## Data provided
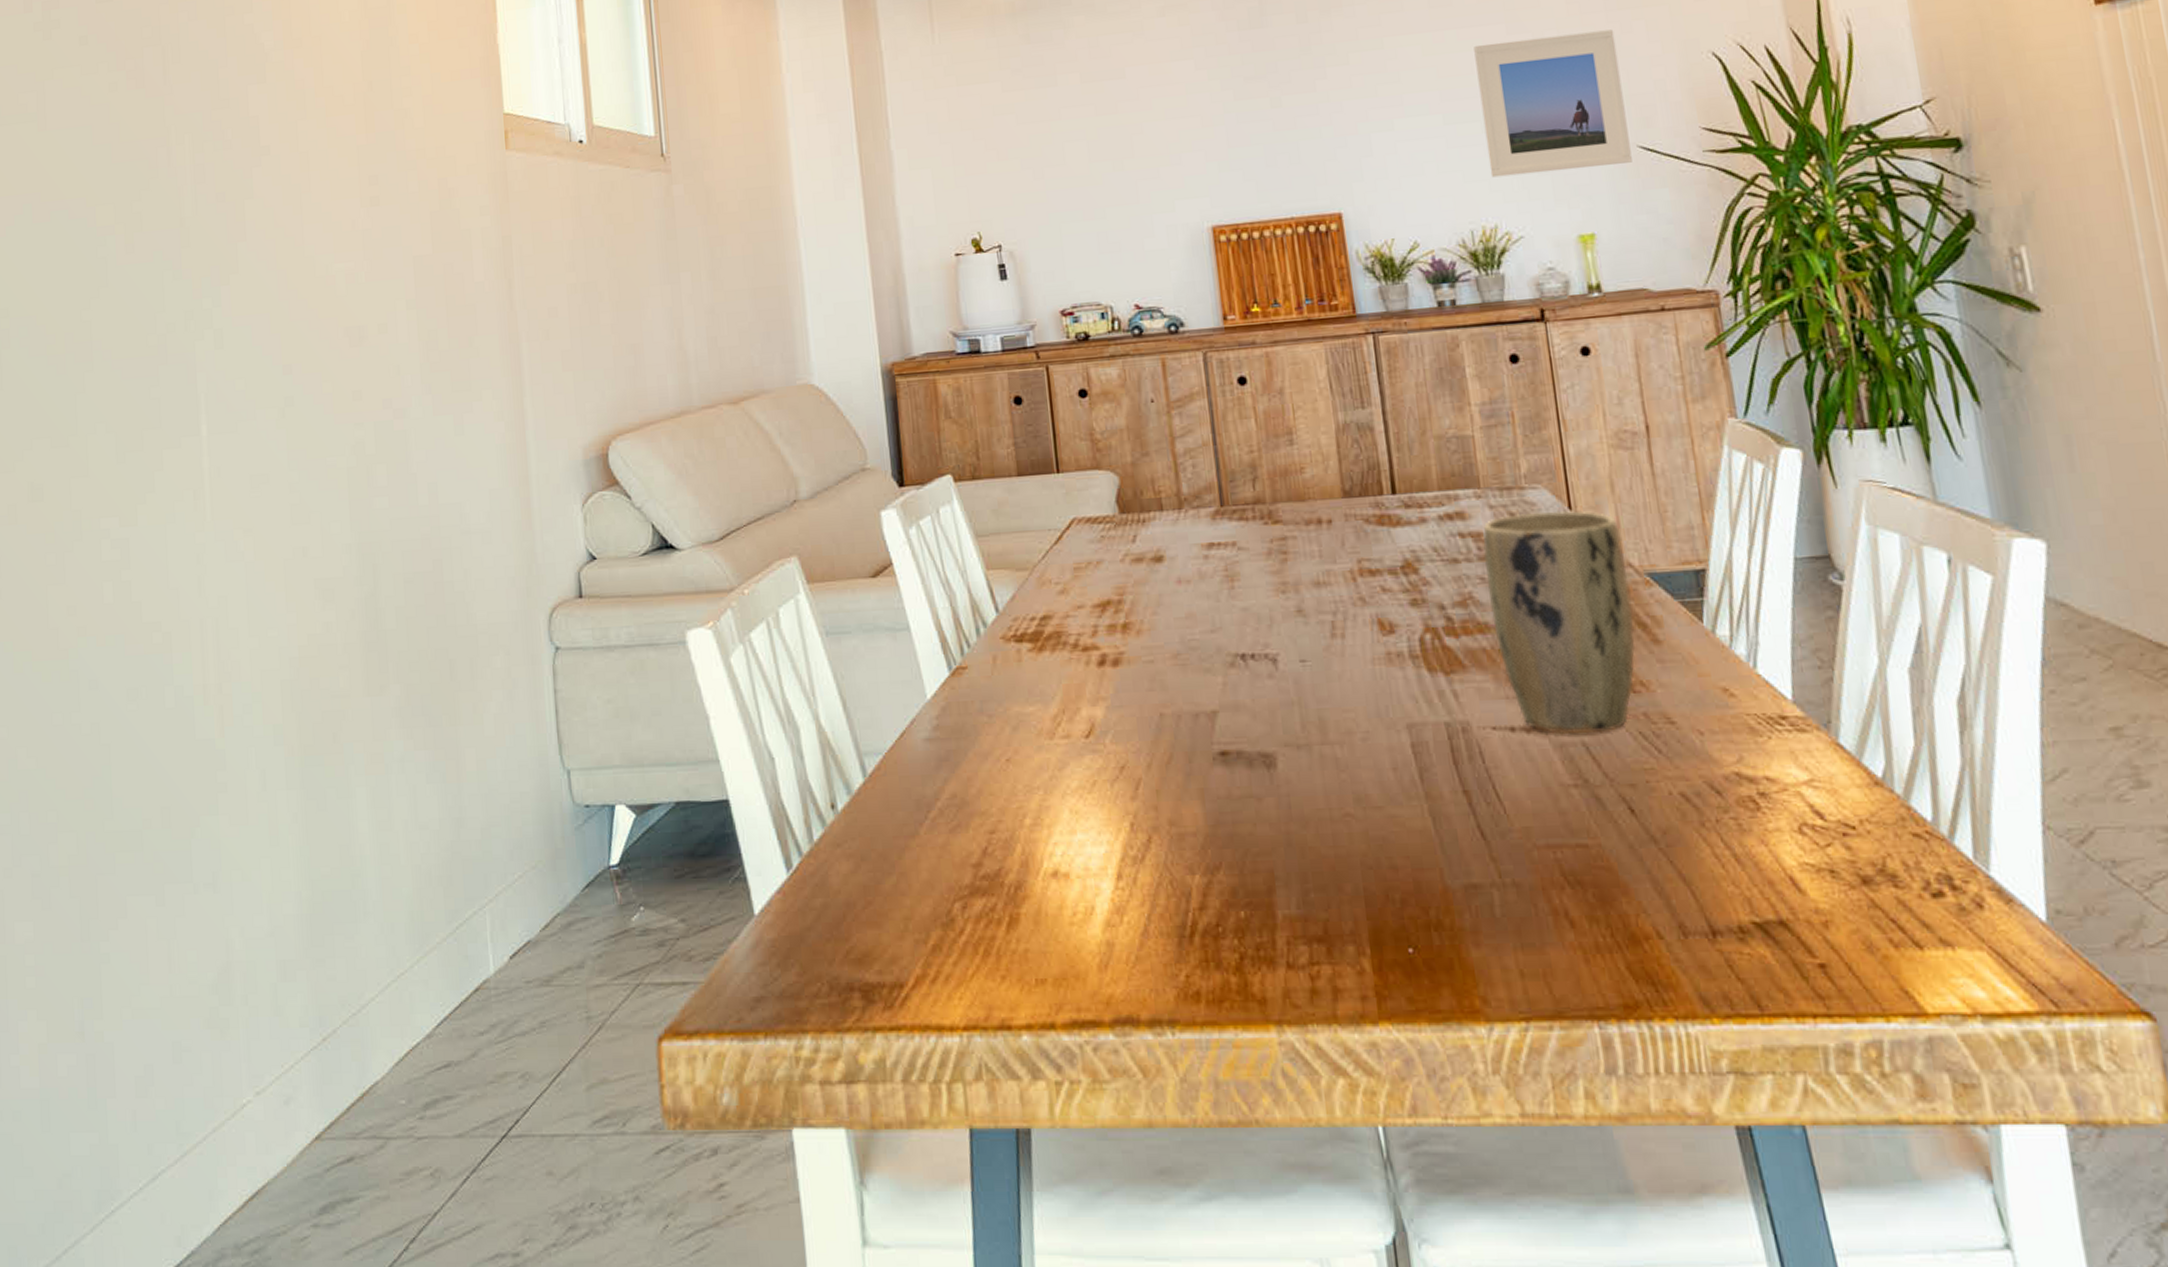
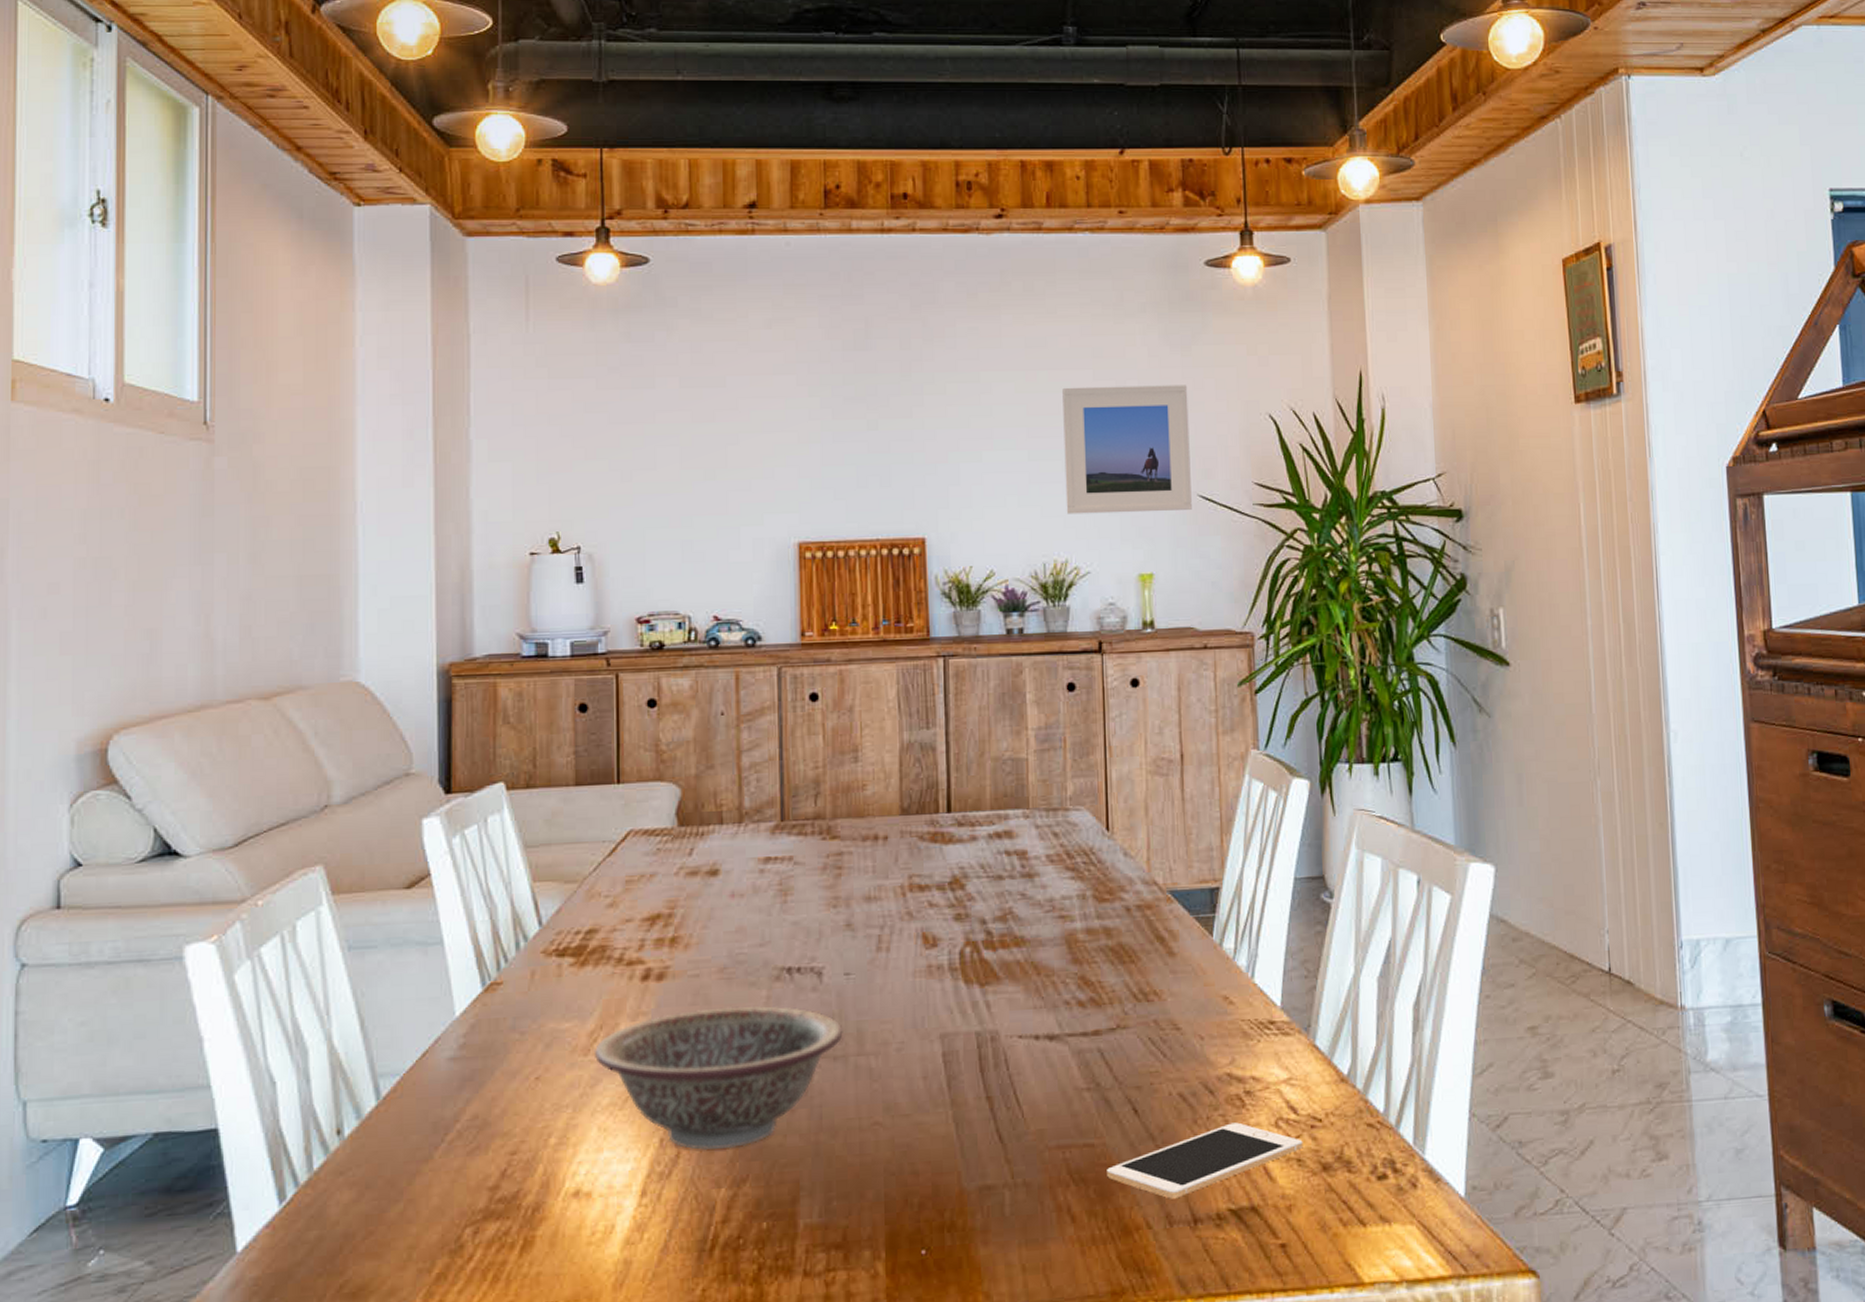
decorative bowl: none [1058,691,1305,835] -> present [593,1005,843,1150]
plant pot: present [1482,510,1636,734] -> none [1026,831,1154,1041]
cell phone: none [1605,827,1836,908] -> present [1107,1122,1303,1199]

## Exercise requirements
Everything in the data above should be set down again exactly, except the pictures.

## Response
decorative bowl: none [1058,691,1305,835] -> present [593,1005,843,1150]
plant pot: present [1482,510,1636,734] -> none [1026,831,1154,1041]
cell phone: none [1605,827,1836,908] -> present [1107,1122,1303,1199]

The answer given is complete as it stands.